Uploading call makes the authored message available to readers.

HTTPS POST /home/HOST_PART/LOCAL_PART/messages

If the message identifier being uploaded already exists on the mail agent, the call is rejected early with status HTTP 409 Conflict.

Updates to already uploaded messages are not permitted, but messages may be revoked by deleting them using the delete request.

Delete

The delete request removes the message with id MESSAGE_ID from the mail agent and makes it unavailable from reading by readers, even if they have been previously notified by a notification.

HTTPS DELETE /home/HOST_PART/LOCAL_PART/messages/MESSAGE_ID

Response status HTTP 200 OK indicates the message has been permanently removed from the mail agent.

Profile

User profile is stored and served as a simple textual file on the mail agent.

Management of profile contents is left entirely to mail clients. The mail agent should however refuse to update a profile with invalid, incomplete or oversized content.

Update

HTTPS PUT /home/HOST_PART/LOCAL_PART/profile

Profile Image

Update

User profile image is stored and served as an image file on the mail agent, without any image conversions. The mail agent should refuse to update a profile image with invalid or oversized content.

HTTPS PUT /home/HOST_PART/LOCAL_PART/image

Delete

The profile image may be removed, in which case a placeholder can be served by email clients directly.

HTTPS DELETE /home/HOST_PART/LOCAL_PART/image

Links

Links or connection identifiers are stored on mail agents:

• to synchronize contacts among connecting clients

• to enforce notification restrictions

• to support contact discovery

List

The list call retrieves all user's connection identifiers, which implies all user contacts.

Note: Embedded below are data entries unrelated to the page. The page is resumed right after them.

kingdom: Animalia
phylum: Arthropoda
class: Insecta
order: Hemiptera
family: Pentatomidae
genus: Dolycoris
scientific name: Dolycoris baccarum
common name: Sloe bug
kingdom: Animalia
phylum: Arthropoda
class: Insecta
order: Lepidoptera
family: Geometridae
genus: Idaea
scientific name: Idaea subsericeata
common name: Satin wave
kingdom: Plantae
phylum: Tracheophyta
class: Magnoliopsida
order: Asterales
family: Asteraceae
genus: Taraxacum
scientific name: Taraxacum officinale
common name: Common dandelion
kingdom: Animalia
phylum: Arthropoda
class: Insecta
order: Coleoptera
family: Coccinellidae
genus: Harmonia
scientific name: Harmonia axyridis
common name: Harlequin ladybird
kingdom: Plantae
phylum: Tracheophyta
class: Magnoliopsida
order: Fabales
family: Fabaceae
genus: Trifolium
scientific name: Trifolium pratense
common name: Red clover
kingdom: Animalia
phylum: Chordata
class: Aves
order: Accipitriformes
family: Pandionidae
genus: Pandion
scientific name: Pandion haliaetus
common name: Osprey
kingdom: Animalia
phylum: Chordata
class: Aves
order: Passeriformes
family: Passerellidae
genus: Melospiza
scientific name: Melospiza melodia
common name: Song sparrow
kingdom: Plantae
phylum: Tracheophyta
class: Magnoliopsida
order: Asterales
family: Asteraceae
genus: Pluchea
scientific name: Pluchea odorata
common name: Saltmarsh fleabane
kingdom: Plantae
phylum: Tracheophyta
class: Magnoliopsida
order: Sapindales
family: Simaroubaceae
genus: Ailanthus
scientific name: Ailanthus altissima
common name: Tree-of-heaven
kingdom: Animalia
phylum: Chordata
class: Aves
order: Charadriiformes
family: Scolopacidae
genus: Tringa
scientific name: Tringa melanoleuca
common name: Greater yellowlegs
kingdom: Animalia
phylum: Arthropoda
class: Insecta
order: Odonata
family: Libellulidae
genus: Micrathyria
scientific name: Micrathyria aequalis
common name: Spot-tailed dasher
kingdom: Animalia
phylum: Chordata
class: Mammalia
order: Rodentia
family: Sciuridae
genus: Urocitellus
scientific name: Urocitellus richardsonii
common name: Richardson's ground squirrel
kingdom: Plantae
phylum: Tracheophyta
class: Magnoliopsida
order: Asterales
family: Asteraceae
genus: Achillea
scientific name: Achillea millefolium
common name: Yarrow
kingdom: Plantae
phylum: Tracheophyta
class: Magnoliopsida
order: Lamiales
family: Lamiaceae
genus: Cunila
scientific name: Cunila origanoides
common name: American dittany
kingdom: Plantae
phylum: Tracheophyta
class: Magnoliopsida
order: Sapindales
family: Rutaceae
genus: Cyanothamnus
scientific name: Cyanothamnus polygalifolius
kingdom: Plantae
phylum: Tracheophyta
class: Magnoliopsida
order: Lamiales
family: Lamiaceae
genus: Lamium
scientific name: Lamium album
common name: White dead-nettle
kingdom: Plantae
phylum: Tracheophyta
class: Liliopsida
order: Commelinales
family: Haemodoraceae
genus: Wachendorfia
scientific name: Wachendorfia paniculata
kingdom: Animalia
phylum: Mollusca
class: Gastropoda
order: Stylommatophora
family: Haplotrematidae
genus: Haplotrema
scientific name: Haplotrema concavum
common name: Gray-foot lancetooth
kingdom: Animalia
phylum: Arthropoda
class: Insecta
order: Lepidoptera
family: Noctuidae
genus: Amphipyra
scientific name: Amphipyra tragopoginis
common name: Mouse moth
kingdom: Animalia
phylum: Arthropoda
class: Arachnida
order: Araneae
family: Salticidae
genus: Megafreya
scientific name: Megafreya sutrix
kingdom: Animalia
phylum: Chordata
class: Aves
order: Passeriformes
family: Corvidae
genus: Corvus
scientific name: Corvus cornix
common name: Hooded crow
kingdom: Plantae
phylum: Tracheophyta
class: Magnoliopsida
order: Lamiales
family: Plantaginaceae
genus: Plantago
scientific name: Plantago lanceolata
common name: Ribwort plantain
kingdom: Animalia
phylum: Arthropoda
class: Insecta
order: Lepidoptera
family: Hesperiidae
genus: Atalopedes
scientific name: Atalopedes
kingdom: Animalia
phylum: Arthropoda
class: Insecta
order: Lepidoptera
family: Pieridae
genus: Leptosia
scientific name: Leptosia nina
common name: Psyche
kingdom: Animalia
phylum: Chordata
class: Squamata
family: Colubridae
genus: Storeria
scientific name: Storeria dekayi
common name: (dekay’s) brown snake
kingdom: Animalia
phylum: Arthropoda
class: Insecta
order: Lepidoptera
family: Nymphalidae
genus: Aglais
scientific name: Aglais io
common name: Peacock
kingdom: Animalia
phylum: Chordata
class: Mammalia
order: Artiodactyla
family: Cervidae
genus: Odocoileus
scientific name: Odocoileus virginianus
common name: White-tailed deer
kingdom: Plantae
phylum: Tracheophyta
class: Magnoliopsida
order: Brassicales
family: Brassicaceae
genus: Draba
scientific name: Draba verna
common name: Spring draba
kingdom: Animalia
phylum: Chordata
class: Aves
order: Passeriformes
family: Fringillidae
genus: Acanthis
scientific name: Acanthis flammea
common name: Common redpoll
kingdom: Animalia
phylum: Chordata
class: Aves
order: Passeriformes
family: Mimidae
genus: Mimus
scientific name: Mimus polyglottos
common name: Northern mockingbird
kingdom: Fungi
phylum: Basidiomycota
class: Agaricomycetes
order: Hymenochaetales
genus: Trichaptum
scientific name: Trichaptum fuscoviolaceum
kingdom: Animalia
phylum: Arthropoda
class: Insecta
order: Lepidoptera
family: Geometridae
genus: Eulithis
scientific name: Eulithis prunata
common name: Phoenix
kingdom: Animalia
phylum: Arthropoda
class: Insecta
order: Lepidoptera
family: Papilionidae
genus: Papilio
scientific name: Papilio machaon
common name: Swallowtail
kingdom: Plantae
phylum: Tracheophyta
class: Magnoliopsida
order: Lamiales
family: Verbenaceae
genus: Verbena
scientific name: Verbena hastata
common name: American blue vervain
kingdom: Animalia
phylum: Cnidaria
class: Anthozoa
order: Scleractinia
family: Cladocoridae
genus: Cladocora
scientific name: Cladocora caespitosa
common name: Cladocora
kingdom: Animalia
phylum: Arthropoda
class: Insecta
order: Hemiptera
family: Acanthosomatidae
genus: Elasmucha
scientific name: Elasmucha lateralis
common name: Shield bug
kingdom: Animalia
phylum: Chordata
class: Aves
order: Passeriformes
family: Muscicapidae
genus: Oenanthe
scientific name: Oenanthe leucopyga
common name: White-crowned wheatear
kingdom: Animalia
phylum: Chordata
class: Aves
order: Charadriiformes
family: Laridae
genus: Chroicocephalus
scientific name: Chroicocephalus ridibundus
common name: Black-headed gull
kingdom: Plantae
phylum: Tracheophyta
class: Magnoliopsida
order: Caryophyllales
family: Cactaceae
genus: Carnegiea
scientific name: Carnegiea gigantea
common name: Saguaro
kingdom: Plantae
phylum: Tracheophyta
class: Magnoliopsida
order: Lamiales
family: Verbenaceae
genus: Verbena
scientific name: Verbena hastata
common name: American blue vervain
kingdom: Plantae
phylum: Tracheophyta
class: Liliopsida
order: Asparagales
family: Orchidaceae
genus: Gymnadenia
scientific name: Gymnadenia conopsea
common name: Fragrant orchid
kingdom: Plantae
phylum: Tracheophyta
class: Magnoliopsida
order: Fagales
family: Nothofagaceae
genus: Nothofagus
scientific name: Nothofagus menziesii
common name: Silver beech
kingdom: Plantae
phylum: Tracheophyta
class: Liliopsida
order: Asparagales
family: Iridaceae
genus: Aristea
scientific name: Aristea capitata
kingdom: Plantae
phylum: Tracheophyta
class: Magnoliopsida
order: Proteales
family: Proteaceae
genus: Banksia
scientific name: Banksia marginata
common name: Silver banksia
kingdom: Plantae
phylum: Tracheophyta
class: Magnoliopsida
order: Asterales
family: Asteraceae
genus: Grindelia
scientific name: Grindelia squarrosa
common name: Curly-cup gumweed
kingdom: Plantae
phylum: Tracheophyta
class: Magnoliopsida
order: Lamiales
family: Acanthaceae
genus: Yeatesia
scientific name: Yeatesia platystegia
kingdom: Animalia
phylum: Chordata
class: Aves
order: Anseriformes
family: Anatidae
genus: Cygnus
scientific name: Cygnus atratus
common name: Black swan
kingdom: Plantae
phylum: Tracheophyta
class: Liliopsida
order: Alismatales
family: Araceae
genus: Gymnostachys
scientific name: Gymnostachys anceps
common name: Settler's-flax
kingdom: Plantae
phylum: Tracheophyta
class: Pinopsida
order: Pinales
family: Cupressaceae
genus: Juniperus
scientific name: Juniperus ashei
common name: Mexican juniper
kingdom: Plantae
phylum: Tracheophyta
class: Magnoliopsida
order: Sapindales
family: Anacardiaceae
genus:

HTTPS GET /home/HOST_PART/LOCAL_PART/links

The response consists of a list where each entry is on a new line. Each entry contains two values separated by a comma: a link and the encrypted data of the contact.

The encrypted data contains attributes as key-value pairs, separated by semicolons with possible attributes:

• address: required attribute containing the email address of the link.
• broadcasts: optional attribute representing user setting whether link broadcasts are fetched. Possible values are Yes (default) and No. If not present, the attribute assumes its default value.

Store

The store call saves the connection identifier link (LINK) on the mail agent of the authenticating user. The request body contains encrypted email address or attributes data of the respective link contact.

The assumed encryption method is anonymous asymmetric encryption. However, users can configure a different method in their email clients, provided that all of their clients use the same encryption scheme.

HTTPS PUT /home/HOST_PART/LOCAL_PART/links/LINK

Response status HTTP 200 OK indicates the link was successfully stored on the mail agent.

Delete

The delete call removes the given connection identifier LINK of the authenticating user.

HTTPS DELETE /home/HOST_PART/LOCAL_PART/links/LINK

Response status HTTP 200 OK indicates the link has been permanently removed from the mail agent.